Toward the end of November 1825, the exhibition left Brighton and travelled to Bath, Portsea, Salisbury, Worcester, Birmingham, back to London, then to Dublin (for six months), Chester, Manchester (1828), Leeds York, Hull, Sheffield, Nottingham, Durham, Newcastle and Edinburgh (1829) Belfast, Newry and back to Dublin by 1830. In June 1830 the model of Paris, along with the one replicating the Père Lachaise cemetery, arrived in Glasgow where the latter model was said to have inspired the design of the Glasgow Necropolis.

This fascination with models is still very much alive.  Nearly 200 years later, in 2021, we can visit Brighton Museum where a large model of the Chain Pier (Brighton’s first pier, opened in 1824) is a great attraction.

Model of the Chain Pier

Model of the Chain Pier, courstesy of Royal Pavilion & Museums, Brighton & Hove

Opposite the scale model of the pier is an equally popular plan relief of the Brighton’s Steine Gardens and surrounding buildings as they would have been in 1804.

The Steine 1804 Brighton Museum

The Steine c1804. (Model Townscape, 1951, courtesy of Royal Pavilion & Museums, Brighton & Hove

In its small glass case (above), the Brighton model townscape, at a more modest four feet by seven feet,  cannot hope to rival the dimensions of the 1820s Paris version which was on

“a table about 25 feet long and 12 or 15 wide … upon a scale of about three feet to a mile.”

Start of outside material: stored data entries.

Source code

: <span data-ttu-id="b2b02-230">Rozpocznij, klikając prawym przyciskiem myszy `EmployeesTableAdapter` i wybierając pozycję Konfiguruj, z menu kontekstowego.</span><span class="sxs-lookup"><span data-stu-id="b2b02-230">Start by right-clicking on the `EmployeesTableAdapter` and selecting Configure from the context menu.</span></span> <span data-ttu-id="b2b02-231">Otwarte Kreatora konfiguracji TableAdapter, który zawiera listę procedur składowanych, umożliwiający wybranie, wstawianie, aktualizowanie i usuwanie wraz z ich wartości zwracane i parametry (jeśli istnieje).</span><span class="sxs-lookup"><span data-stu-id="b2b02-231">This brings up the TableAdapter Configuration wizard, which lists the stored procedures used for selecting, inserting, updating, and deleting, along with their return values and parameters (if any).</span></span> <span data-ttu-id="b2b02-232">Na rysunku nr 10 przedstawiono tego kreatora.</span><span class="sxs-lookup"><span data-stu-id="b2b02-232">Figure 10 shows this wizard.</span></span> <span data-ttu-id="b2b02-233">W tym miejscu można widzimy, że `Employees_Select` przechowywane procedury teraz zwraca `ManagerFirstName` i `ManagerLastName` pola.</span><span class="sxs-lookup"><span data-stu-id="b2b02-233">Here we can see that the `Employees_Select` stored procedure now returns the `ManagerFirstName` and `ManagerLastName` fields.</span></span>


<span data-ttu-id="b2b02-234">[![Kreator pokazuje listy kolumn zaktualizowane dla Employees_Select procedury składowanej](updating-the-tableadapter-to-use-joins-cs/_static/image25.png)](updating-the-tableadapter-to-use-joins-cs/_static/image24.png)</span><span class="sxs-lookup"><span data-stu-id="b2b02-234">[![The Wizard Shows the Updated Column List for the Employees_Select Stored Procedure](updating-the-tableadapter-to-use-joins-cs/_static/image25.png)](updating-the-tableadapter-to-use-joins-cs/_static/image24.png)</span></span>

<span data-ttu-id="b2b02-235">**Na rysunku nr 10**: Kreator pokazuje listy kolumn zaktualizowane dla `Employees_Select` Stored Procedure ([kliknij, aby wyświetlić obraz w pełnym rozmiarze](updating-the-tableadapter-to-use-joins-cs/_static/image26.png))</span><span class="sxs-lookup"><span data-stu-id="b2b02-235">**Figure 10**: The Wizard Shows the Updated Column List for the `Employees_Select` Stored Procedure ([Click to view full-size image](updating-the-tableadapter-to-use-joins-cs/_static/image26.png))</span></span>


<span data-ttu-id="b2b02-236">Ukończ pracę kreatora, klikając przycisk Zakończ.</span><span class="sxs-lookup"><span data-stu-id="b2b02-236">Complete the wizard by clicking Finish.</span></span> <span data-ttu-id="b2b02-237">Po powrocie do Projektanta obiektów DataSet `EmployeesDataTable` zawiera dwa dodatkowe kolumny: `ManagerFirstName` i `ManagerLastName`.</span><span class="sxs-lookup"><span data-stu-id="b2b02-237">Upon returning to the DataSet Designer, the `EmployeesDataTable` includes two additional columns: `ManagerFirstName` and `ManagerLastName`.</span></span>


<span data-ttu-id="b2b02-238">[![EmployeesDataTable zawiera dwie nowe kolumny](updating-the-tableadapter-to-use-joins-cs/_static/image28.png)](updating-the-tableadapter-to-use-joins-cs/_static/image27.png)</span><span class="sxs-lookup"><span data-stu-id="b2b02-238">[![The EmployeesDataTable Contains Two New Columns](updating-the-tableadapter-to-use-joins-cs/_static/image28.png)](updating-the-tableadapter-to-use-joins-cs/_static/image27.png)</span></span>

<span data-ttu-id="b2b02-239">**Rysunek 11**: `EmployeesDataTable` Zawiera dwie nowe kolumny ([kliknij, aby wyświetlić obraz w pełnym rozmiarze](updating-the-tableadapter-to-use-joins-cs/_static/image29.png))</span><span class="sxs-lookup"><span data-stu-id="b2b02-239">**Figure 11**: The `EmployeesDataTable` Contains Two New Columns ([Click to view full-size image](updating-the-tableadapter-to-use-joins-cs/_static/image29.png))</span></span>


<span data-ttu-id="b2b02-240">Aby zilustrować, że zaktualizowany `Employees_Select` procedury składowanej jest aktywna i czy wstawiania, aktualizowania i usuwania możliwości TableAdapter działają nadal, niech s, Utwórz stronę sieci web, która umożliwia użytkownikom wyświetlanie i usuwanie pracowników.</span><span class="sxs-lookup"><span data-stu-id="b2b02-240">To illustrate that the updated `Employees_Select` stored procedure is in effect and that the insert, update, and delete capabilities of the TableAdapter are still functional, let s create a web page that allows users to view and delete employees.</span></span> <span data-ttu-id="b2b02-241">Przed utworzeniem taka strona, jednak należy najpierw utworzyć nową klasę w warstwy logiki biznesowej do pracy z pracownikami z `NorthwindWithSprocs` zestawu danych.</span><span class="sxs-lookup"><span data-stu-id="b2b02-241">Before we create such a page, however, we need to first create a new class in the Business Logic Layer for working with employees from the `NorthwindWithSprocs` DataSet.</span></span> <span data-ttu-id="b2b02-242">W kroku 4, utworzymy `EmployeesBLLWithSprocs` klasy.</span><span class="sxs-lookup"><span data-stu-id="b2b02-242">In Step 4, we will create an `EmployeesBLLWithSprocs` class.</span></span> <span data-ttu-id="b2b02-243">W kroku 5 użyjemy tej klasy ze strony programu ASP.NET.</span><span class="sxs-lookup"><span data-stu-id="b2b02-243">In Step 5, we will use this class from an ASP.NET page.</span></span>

The Paris model boasted: “the gilded domes of its palaces and public hospitals no bigger than the tops of our pepper casters … and the triumphal column of Austerlitz [colonne de Vendôme] rears itself up like a cribbage peg.”.   

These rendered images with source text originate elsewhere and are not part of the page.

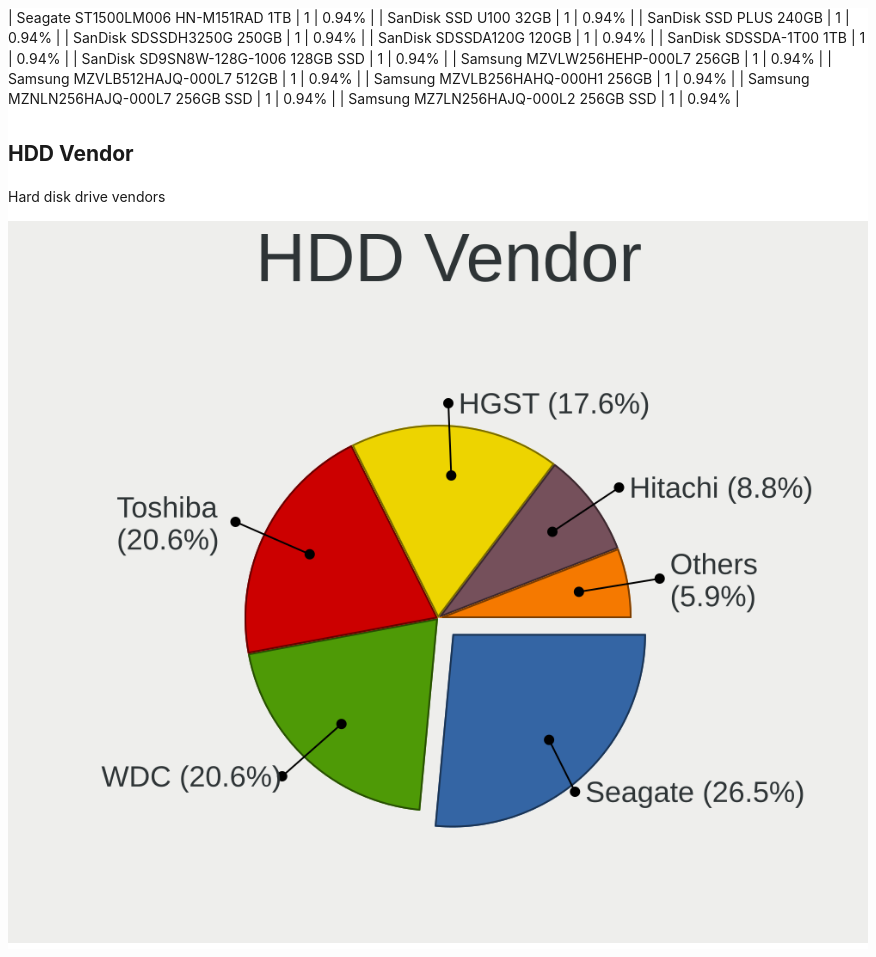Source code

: | Seagate ST1500LM006 HN-M151RAD 1TB    | 1         | 0.94%   |
| SanDisk SSD U100 32GB                 | 1         | 0.94%   |
| SanDisk SSD PLUS 240GB                | 1         | 0.94%   |
| SanDisk SDSSDH3250G 250GB             | 1         | 0.94%   |
| SanDisk SDSSDA120G 120GB              | 1         | 0.94%   |
| SanDisk SDSSDA-1T00 1TB               | 1         | 0.94%   |
| SanDisk SD9SN8W-128G-1006 128GB SSD   | 1         | 0.94%   |
| Samsung MZVLW256HEHP-000L7 256GB      | 1         | 0.94%   |
| Samsung MZVLB512HAJQ-000L7 512GB      | 1         | 0.94%   |
| Samsung MZVLB256HAHQ-000H1 256GB      | 1         | 0.94%   |
| Samsung MZNLN256HAJQ-000L7 256GB SSD  | 1         | 0.94%   |
| Samsung MZ7LN256HAJQ-000L2 256GB SSD  | 1         | 0.94%   |

HDD Vendor
----------

Hard disk drive vendors

![HDD Vendor](./images/pie_chart/drive_hdd_vendor.svg)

Alas, Brighton had no grand column.  The County Hospital had just opened – but well away from the fashionable Steine Gardens.  However, the domes of the Prince Regent’s Riding School (now The Dome Theatre) and the cupola of the Prince’s seaside home are quite clear in the model.  A few years later this large but unremarkable home was to be transformed by John Nash into the magnificent Royal Pavilion, fit for a king.

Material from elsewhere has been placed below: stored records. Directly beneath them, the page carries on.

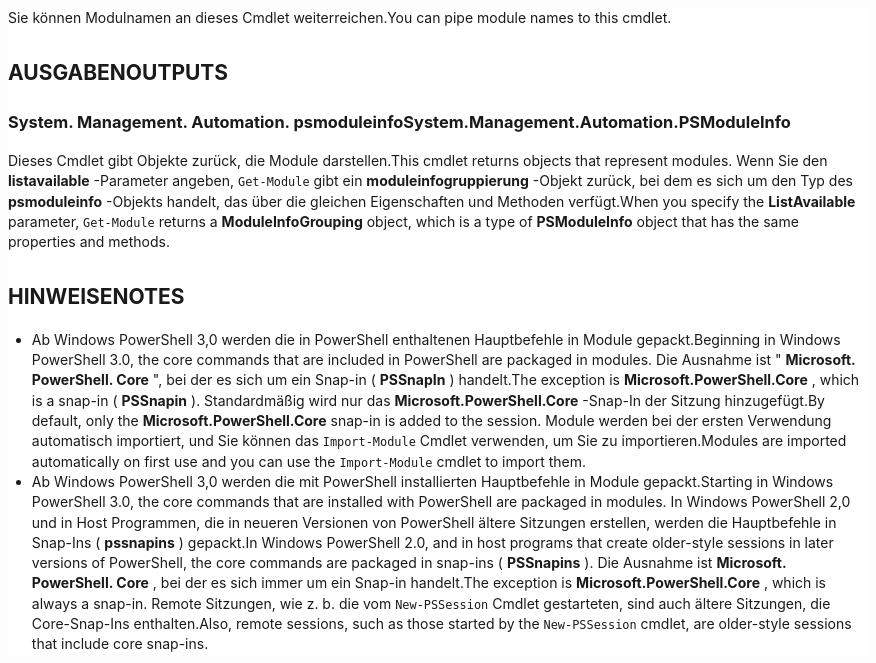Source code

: <span data-ttu-id="6878b-270">Sie können Modulnamen an dieses Cmdlet weiterreichen.</span><span class="sxs-lookup"><span data-stu-id="6878b-270">You can pipe module names to this cmdlet.</span></span>

## <span data-ttu-id="6878b-271">AUSGABEN</span><span class="sxs-lookup"><span data-stu-id="6878b-271">OUTPUTS</span></span>

### <span data-ttu-id="6878b-272">System. Management. Automation. psmoduleinfo</span><span class="sxs-lookup"><span data-stu-id="6878b-272">System.Management.Automation.PSModuleInfo</span></span>

<span data-ttu-id="6878b-273">Dieses Cmdlet gibt Objekte zurück, die Module darstellen.</span><span class="sxs-lookup"><span data-stu-id="6878b-273">This cmdlet returns objects that represent modules.</span></span>
<span data-ttu-id="6878b-274">Wenn Sie den **listavailable** -Parameter angeben, `Get-Module` gibt ein **moduleinfogruppierung** -Objekt zurück, bei dem es sich um den Typ des **psmoduleinfo** -Objekts handelt, das über die gleichen Eigenschaften und Methoden verfügt.</span><span class="sxs-lookup"><span data-stu-id="6878b-274">When you specify the **ListAvailable** parameter, `Get-Module` returns a **ModuleInfoGrouping** object, which is a type of **PSModuleInfo** object that has the same properties and methods.</span></span>

## <span data-ttu-id="6878b-275">HINWEISE</span><span class="sxs-lookup"><span data-stu-id="6878b-275">NOTES</span></span>

- <span data-ttu-id="6878b-276">Ab Windows PowerShell 3,0 werden die in PowerShell enthaltenen Hauptbefehle in Module gepackt.</span><span class="sxs-lookup"><span data-stu-id="6878b-276">Beginning in Windows PowerShell 3.0, the core commands that are included in PowerShell are packaged in modules.</span></span> <span data-ttu-id="6878b-277">Die Ausnahme ist " **Microsoft. PowerShell. Core** ", bei der es sich um ein Snap-in ( **PSSnapIn** ) handelt.</span><span class="sxs-lookup"><span data-stu-id="6878b-277">The exception is **Microsoft.PowerShell.Core** , which is a snap-in ( **PSSnapin** ).</span></span> <span data-ttu-id="6878b-278">Standardmäßig wird nur das **Microsoft.PowerShell.Core** -Snap-In der Sitzung hinzugefügt.</span><span class="sxs-lookup"><span data-stu-id="6878b-278">By default, only the **Microsoft.PowerShell.Core** snap-in is added to the session.</span></span>
<span data-ttu-id="6878b-279">Module werden bei der ersten Verwendung automatisch importiert, und Sie können das `Import-Module` Cmdlet verwenden, um Sie zu importieren.</span><span class="sxs-lookup"><span data-stu-id="6878b-279">Modules are imported automatically on first use and you can use the `Import-Module` cmdlet to import them.</span></span>
- <span data-ttu-id="6878b-280">Ab Windows PowerShell 3,0 werden die mit PowerShell installierten Hauptbefehle in Module gepackt.</span><span class="sxs-lookup"><span data-stu-id="6878b-280">Starting in Windows PowerShell 3.0, the core commands that are installed with PowerShell are packaged in modules.</span></span> <span data-ttu-id="6878b-281">In Windows PowerShell 2,0 und in Host Programmen, die in neueren Versionen von PowerShell ältere Sitzungen erstellen, werden die Hauptbefehle in Snap-Ins ( **pssnapins** ) gepackt.</span><span class="sxs-lookup"><span data-stu-id="6878b-281">In Windows PowerShell 2.0, and in host programs that create older-style sessions in later versions of PowerShell, the core commands are packaged in snap-ins ( **PSSnapins** ).</span></span> <span data-ttu-id="6878b-282">Die Ausnahme ist **Microsoft. PowerShell. Core** , bei der es sich immer um ein Snap-in handelt.</span><span class="sxs-lookup"><span data-stu-id="6878b-282">The exception is **Microsoft.PowerShell.Core** , which is always a snap-in.</span></span> <span data-ttu-id="6878b-283">Remote Sitzungen, wie z. b. die vom `New-PSSession` Cmdlet gestarteten, sind auch ältere Sitzungen, die Core-Snap-Ins enthalten.</span><span class="sxs-lookup"><span data-stu-id="6878b-283">Also, remote sessions, such as those started by the `New-PSSession` cmdlet, are older-style sessions that include core snap-ins.</span></span>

Chaffin’s model has been lost. It may never have returned to Paris as it must have suffered much wear and tear in its travels.  But a vast number of plans-reliefs still survive.  The tradition is a very old one: Louis XIV commissioned plans reliefs in the 16th century and there was a resurgence of the craft around the time of the Revolution of 1789. 

Carnavalet 1280px-Model-Paris-E

Model of the Ile-de-la-Cité, Paris. Courtesy of the Musée Carnavalet, Paris

The model of mediaeval Paris (above) at the Musée Carnavalet was made in 1900, the Brighton townscape was created in 1950 for the Regency Exhibition in the town and in the early 1970s, Joyce and Edward Harland built the Rye Town Model. However, it is in France that the best examples of this art / craft are still to be found.

The best places to find plans reliefs:

The Museum of Paris (Musée Carnavalet): https://www.carnavalet.paris.fr/

Musée des Plans-Reliefs : http://www.museedesplansreliefs.culture.fr/

Ville de Saint-Omer: http://www.patrimoines-saint-omer.fr/uk/Le-territoire/The-3D-scale-model (site in French, English and Dutch)

Rye Heritage Centre:  https://www.ryeheritage.co.uk/

Brighton Museum and Art Gallery:  https://brightonmuseums.org.uk/brighton/

 

fin symbol

One thought on “Paris comes to Brighton

  1. The skills and perseverance of model makers are greatly to be admired. I would have liked to see the plan relief og Paris – a pity that it has been lost.

    This account reminded me of when, as a teenager, I was taken to Bourton-on-the-Water, there to see the model village. This resides in the yard of the pub and the model pub has a yard in which we see a model of the model village!